Depois do sucesso e do grande interesse que suscitou a experiência da nomeação das depressões em 2008 é o momento de procedermos à selecção dos nomes para o ano 2009.


Nomear Depressões

À semelhança do que faz o Instituto de Meteorologia da Universidade Livre de Berlim (MIFUB- Meteorologischen Instituts Freie Universität Berlin) com a nomeação de todos os ciclones e anticiclones que afectem o centro da Europa, surgiu a ideia de nós por cá no Forum também nomearmos as depressões que cruzam a zona territorial portuguesa. 

A utilidade de dar nomes a depressões prende-se com um melhor registo e arquivo histórico quer no fórum quer na wiki actualmente em desenvolvimento, e até com a maior facilidade de recordar o evento pelo nome, do que pela data. 


Excepções

- Ficam de fora depressões que evoluam para subtropicais ou tropicais quando o Centro Nacional de Furacões de Miami (NHC) as decidir nomear. 

Critérios

- Não serão nomeados os anticiclones (são conhecidos pelo local onde estão localizados), nem depressões que pelas suas características não representem risco, ou a sua intensidade ou natureza não o justifique

- As depressões devem ser nomeadas quando estão em zona territorial portuguesa, ou fora desta, caso as suas frentes activas ou instabilidade associada atravesse o território 

- Nomear apenas depressões em situações reais com dados que assim o justifique e não apenas baseadas em previsões/hipóteses 

- As depressões que possam nos afectar, e sejam nomeáveis, podem ser sugeridas e discutidas por todos, embora a decisão final de a nomear só seja dada pelos administradores, moderadores ou até alguns membros por sugestão dos administradores de forma a evitar excessos. Serão considerados dados como pressão atmosférica, intensidade do vento, precipitação, instabilidade, etc.


Lista de nomes

- Cada ano terá uma lista de 23 nomes escolhidos pelos membros do fórum mais participativos.

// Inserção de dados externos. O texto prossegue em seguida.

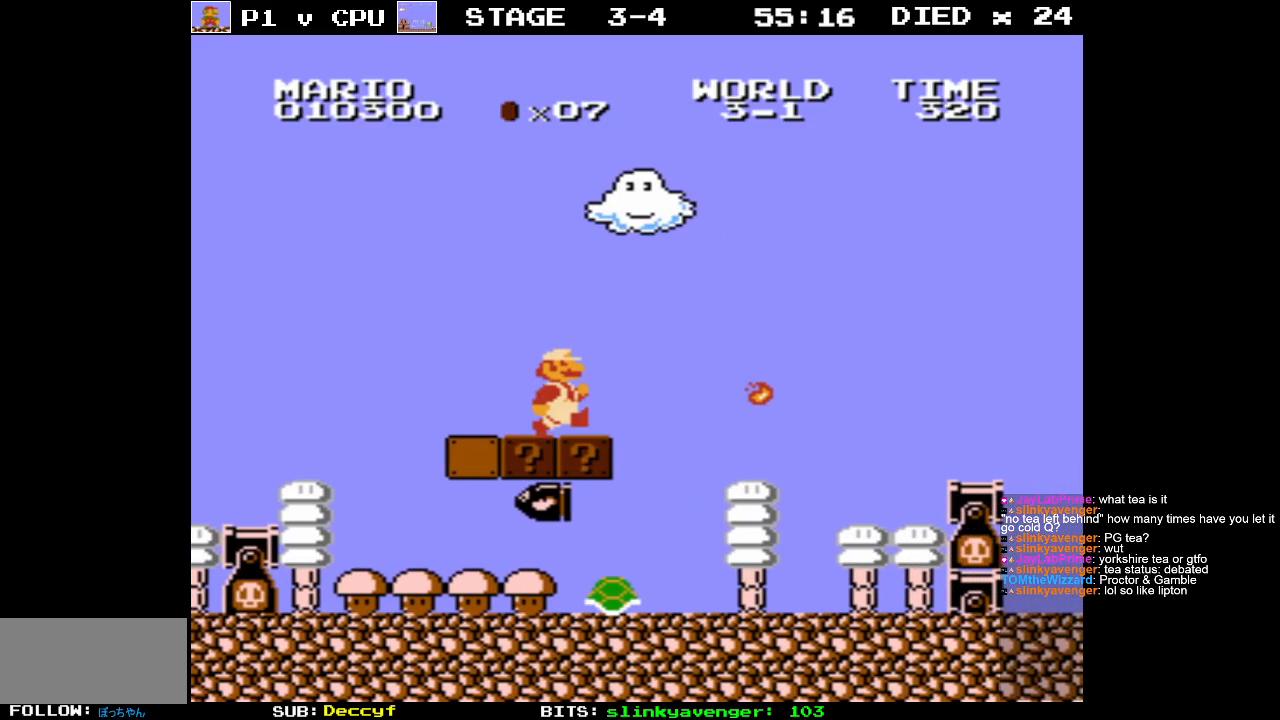
{"buttons": ["B"], "events": [[33, "A", "down"], [117, "DPAD_RIGHT", "up"], [417, "A", "up"]]}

- Os nomes escolhidos pelos membros, devem ser nomes próprios portugueses de pessoas no feminino ou masculino e não nicknames ou abreviaturas, devendo estar indentificados na lista onomástica portuguesa (http://ferrao.org/onomastica/). 

- Excluem-se os nomes ou apelidos dos próprios utilizadores. 

- Alguns nomes podem não ser aceites pelos admins/mods do fórum, caso exista alguma intenção provocatória, polémica, partidária ou outra que entendermos não adequada... Nesse caso será pedido ao membro que sugira outro nome.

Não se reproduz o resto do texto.